Utah announced Thursday that the “Utah Outlaws” nickname is now back in the mix for the fan voting.

“We listened to your feedback and dug into all the Qualtrics data from last night’s survey,” Utah Hockey Club said in a statement. “For the team name, it’s clear that Outlaws should be in the mix instead of Wasatch, so we’re swapping it out.”

That’s what happens when your billionaire owner who’s hoping to truly cash in on another wave of new merch happens to run a data company such as Qualtrics.  You’re consistently getting quantitative feedback and rejiggering algorithms that ultimately project to financial expectations, so you change the paradigm in real time.  And as Dierberger added, there’s some precedence data that influenced yesterday’s pivot:

Unlike Wasatch, the nickname “Utah Outlaws” was among the original 20 team names pitched to the fan base back in May as the voting process began. It advanced past the first round and was one of the six finalists, joining the Utah Blizzard, Utah Hockey Club, Utah Mammoth, Utah Venom and Utah Yeti.

But just as I’ve seen so many times in ostensibly objective research studies, there sure seems to be a strong sense that this extended process is one that the UHC management would rather not be in at the moment.  Witness the sales pitch they expressed in Yohe’s earlier piece:

The newly proposed “Wasatch” nickname pivots to a local tie that still conjures images of Yeti, which are known as mountain creatures. The Wasatch Range is a mountain range that runs from the Utah-Idaho border south into central Utah. The U.S. Forest Service says Wasatch is a Ute Indian word meaning “low place in high mountains.”

“It still allows us to honor the mythical snow creature (Yeti) with a Utah appeal,” Smith Entertainment Group executive Mike Maughan said. “We wanted to honor the idea that people have for a mythical snow creature. We wanted to honor the sentiment of one of those names while also including a Utah-centric version.”

Many people believed that Yeti was the likely name for this franchise, but a Plan B was clearly necessary after Smith Entertainment Group decided a legal battle simply wasn’t worth it.

“All of the merchandise, the clothing, the pucks and the mini-sticks … it’s a little hard to launch a brand if you don’t have those things ready to go,” Maughan said. “It put those things on hold. So we decided to move on from the name ‘Yeti.’”

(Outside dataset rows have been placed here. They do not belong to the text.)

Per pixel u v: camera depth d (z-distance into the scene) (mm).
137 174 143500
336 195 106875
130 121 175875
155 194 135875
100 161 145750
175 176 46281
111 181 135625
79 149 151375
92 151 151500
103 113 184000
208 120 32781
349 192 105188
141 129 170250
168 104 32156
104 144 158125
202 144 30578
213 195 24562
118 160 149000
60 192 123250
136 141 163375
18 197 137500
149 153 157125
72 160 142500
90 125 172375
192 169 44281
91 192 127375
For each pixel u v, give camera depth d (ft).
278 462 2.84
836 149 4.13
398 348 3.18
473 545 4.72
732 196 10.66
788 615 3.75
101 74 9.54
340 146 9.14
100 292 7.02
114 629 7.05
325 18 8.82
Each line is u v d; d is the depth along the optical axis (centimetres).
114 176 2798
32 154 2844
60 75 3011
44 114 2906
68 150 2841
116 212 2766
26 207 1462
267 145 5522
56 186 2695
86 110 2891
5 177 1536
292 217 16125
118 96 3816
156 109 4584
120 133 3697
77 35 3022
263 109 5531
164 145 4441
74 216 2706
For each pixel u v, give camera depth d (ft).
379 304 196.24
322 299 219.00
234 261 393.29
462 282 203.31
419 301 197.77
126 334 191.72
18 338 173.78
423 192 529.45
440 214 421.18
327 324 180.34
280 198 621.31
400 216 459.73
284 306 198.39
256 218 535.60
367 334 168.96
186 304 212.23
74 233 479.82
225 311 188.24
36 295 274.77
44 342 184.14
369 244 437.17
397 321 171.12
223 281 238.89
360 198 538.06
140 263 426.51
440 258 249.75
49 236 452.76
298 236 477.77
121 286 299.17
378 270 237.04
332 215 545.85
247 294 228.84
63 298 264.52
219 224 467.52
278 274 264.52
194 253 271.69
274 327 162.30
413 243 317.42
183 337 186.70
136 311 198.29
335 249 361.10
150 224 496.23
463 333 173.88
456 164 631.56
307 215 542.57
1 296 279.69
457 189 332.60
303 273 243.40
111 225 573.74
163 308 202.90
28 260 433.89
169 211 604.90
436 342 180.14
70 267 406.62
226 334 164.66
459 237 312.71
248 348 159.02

From such a perspective, the most cost-effective Plan B might just be to maintain the status quo.  But for what its worth, ATHLETIC readers were given their own chance to respond to the initial three choices and here were the results:

Which name do you like the best?
Name Percent of vote
Utah Mammoth
56 percent
Utah Hockey Club
25 percent
Utah Wasatch
19 percent
Source: Survey of The Athletic readers

There actually is a professional sports team with that nickname already–Denver’s entry into the National Lacrosse League, the Colorado Mammoth, which actually shares Ball Arena with UHC’s archrival Avalanche and the 2022-23 NBA champion Nuggets.  But I guess there’s more concern with confounding fans of ice chests than laxheads.

We’ll see what the actual sample of roughly 33,453 fans reveals over the next three home games and where it all plays out with the business priorities of the Smiths.  If nothing else, it’s gonna make results from the dog days of February for a struggling team on the fringe of post-season eligibility all the more interesting.